Friday, May 8, 2009

Branding Ironies


Last week next door, on The Pond, I posted excerpts from a piece by Brit essayist John Pilger on the phenomenon of "Brand: Obama." Though I do not now recall the first iteration of it, this is obviously a meme, now, as it's been picked up and elaborated elsewhere, notably by AdAge as long ago as February, 08. Early this week, all-american columnist/combat-reporter/doomsayer (I LIKE his style) Chris Hedges offered his measured contribution to the analysis:
...
Brand Obama offers us an image that appears radically individualistic and new. It inoculates us from seeing that the old engines of corporate power and the vast military-industrial complex continue to plunder the country. Corporations, which control our politics, no longer produce products that are essentially different, but brands that are different. Brand Obama does not threaten the core of the corporate state any more than did Brand George W. Bush. The Bush brand collapsed. We became immune to its studied folksiness. We saw through its artifice. This is a common deflation in the world of advertising. So we have been given a new Obama brand with an exciting and faintly erotic appeal. Benetton and Calvin Klein were the precursors to the Obama brand, using ads to associate themselves with risqué art and progressive politics. It gave their products an edge. But the goal, as with all brands, was to make passive consumers mistake a brand with an experience. (Emphasis supplied. W.)
(...)
Obama, who has become a global celebrity, was molded easily into a brand. He had almost no experience, other than two years in the Senate, lacked any moral core and could be painted as all things to all people. His brief Senate voting record was a miserable surrender to corporate interests. He was happy to promote nuclear power as “green” energy. He voted to continue the wars in Iraq and Afghanistan. He reauthorized the Patriot Act. He would not back a bill designed to cap predatory credit card interest rates. He opposed a bill that would have reformed the notorious Mining Law of 1872. He refused to support the single-payer health care bill HR676, sponsored by Reps. Dennis Kucinich and John Conyers. He supported the death penalty. And he backed a class-action “reform” bill that was part of a large lobbying effort by financial firms. The law, known as the Class Action Fairness Act, would effectively shut down state courts as a venue to hear most class-action lawsuits and deny redress in many of the courts where these cases have a chance of defying powerful corporate challenges.
(To say NOTHING of his documented betrayal of working folks on the Bankruptcy Bill of 2005, in which he played a central, but often ambiguously portrayed role. Read David Sirota on the matter. W)
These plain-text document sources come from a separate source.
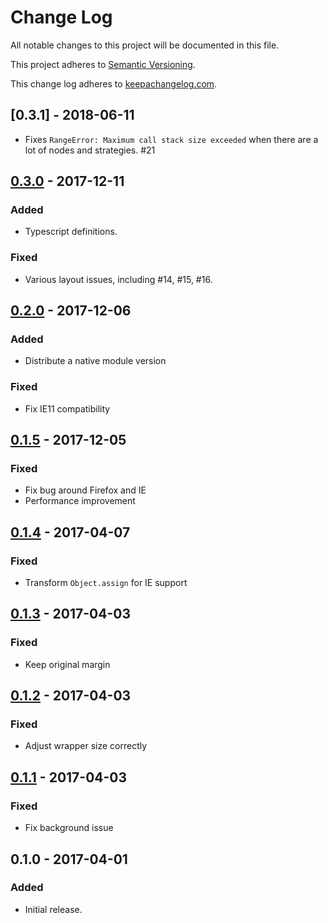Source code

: # Change Log

All notable changes to this project will be documented in this file.

This project adheres to [Semantic Versioning](http://semver.org/).

This change log adheres to [keepachangelog.com](http://keepachangelog.com).

## [0.3.1] - 2018-06-11

- Fixes `RangeError: Maximum call stack size exceeded` when there are a lot of
  nodes and strategies. #21

## [0.3.0] - 2017-12-11
### Added
- Typescript definitions.

### Fixed
- Various layout issues, including #14, #15, #16.

## [0.2.0] - 2017-12-06
### Added
- Distribute a native module version

### Fixed
- Fix IE11 compatibility

## [0.1.5] - 2017-12-05
### Fixed
- Fix bug around Firefox and IE
- Performance improvement

## [0.1.4] - 2017-04-07
### Fixed
- Transform `Object.assign` for IE support

## [0.1.3] - 2017-04-03
### Fixed
- Keep original margin

## [0.1.2] - 2017-04-03
### Fixed
- Adjust wrapper size correctly

## [0.1.1] - 2017-04-03
### Fixed
- Fix background issue

## 0.1.0 - 2017-04-01
### Added
- Initial release.

[Unreleased]: https://github.com/yuku/textoverlay/compare/v0.2.0...HEAD
[0.3.0]: https://github.com/yuku/textoverlay/compare/v0.2.0...v0.3.0
[0.2.0]: https://github.com/yuku/textoverlay/compare/v0.1.5...v0.2.0
[0.1.5]: https://github.com/yuku/textoverlay/compare/v0.1.4...v0.1.5
[0.1.4]: https://github.com/yuku/textoverlay/compare/v0.1.3...v0.1.4
[0.1.3]: https://github.com/yuku/textoverlay/compare/v0.1.2...v0.1.3
[0.1.2]: https://github.com/yuku/textoverlay/compare/v0.1.1...v0.1.2
[0.1.1]: https://github.com/yuku/textoverlay/compare/v0.1.0...v0.1.1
One thing about a product, like Obama: they don't do any more than they are DESIGNED to do...

2 comments:

Ghost Dansing said...

i think of Obama as my rock-star Presnit o de untied states..... he is just soooo kewl......

ZIRGAR said...

Well, unless there is a real grassroots movement in this country, and no, I'm NOT talking about that phony tea party business, just about any politician who has dreams of running for national office i.e. the Presidency, will be a brand and nothing more, because the tendrils of influence and political power run throughout the system all the way down into state politics, maybe even local politics, as well. So without a complete overhaul of the entire political machine, I'm afraid this is all we are ever likely to get from our leaders and will always be a choice not between the lesser of two evils but the better of two ad campaigns. Having said that, I'm glad I voted for Obama's brand over McCain/Palin's brand.